TASK DATA -
———
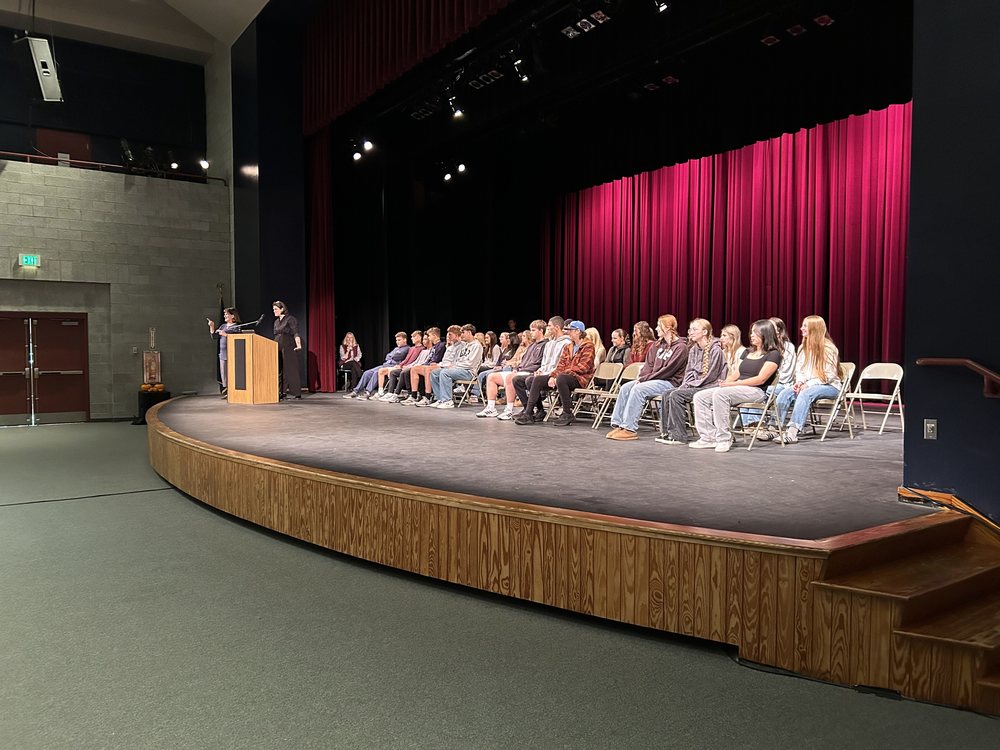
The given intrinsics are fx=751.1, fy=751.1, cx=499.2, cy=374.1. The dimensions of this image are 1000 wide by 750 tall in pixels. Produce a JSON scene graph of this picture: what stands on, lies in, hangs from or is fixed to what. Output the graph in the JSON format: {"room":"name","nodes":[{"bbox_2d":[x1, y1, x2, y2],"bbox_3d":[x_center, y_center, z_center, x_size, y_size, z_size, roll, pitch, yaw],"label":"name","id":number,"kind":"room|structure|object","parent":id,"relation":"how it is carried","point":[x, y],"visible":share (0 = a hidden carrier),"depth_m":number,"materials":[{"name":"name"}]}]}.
{"room":"event hall","nodes":[
{"label":"event hall","id":0,"kind":"room"},
{"bbox_2d":[0,39,230,421],"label":"block wall","id":1,"kind":"structure","parent":0,"point":[9,263],"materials":[{"name":"grey concrete"}]},
{"bbox_2d":[18,253,40,267],"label":"exit sign","id":2,"kind":"object","parent":1,"relation":"attached to","point":[32,259],"visible":0.98,"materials":[{"name":"green plastic"}]},
{"bbox_2d":[0,313,90,424],"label":"double door","id":3,"kind":"structure","parent":1,"relation":"in","point":[7,406],"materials":[{"name":"brown wood"}]},
{"bbox_2d":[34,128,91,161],"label":"red door","id":4,"kind":"structure","parent":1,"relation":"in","point":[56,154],"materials":[{"name":"red"}]},
{"bbox_2d":[0,151,225,184],"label":"railing","id":5,"kind":"object","parent":1,"relation":"attached to","point":[67,160],"visible":0.64,"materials":[{"name":"metal"}]},
{"bbox_2d":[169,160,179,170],"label":"spotlight","id":6,"kind":"object","parent":5,"relation":"attached to","point":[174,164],"visible":0.93,"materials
———
EXERCISE OBJECTIVE -
All of the listing above has to be reproduced exactly, though without its images.

OUTPUT -
The given intrinsics are fx=751.1, fy=751.1, cx=499.2, cy=374.1. The dimensions of this image are 1000 wide by 750 tall in pixels. Produce a JSON scene graph of this picture: what stands on, lies in, hangs from or is fixed to what. Output the graph in the JSON format: {"room":"name","nodes":[{"bbox_2d":[x1, y1, x2, y2],"bbox_3d":[x_center, y_center, z_center, x_size, y_size, z_size, roll, pitch, yaw],"label":"name","id":number,"kind":"room|structure|object","parent":id,"relation":"how it is carried","point":[x, y],"visible":share (0 = a hidden carrier),"depth_m":number,"materials":[{"name":"name"}]}]}.
{"room":"event hall","nodes":[
{"label":"event hall","id":0,"kind":"room"},
{"bbox_2d":[0,39,230,421],"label":"block wall","id":1,"kind":"structure","parent":0,"point":[9,263],"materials":[{"name":"grey concrete"}]},
{"bbox_2d":[18,253,40,267],"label":"exit sign","id":2,"kind":"object","parent":1,"relation":"attached to","point":[32,259],"visible":0.98,"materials":[{"name":"green plastic"}]},
{"bbox_2d":[0,313,90,424],"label":"double door","id":3,"kind":"structure","parent":1,"relation":"in","point":[7,406],"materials":[{"name":"brown wood"}]},
{"bbox_2d":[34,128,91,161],"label":"red door","id":4,"kind":"structure","parent":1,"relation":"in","point":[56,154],"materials":[{"name":"red"}]},
{"bbox_2d":[0,151,225,184],"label":"railing","id":5,"kind":"object","parent":1,"relation":"attached to","point":[67,160],"visible":0.64,"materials":[{"name":"metal"}]},
{"bbox_2d":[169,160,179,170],"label":"spotlight","id":6,"kind":"object","parent":5,"relation":"attached to","point":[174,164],"visible":0.93,"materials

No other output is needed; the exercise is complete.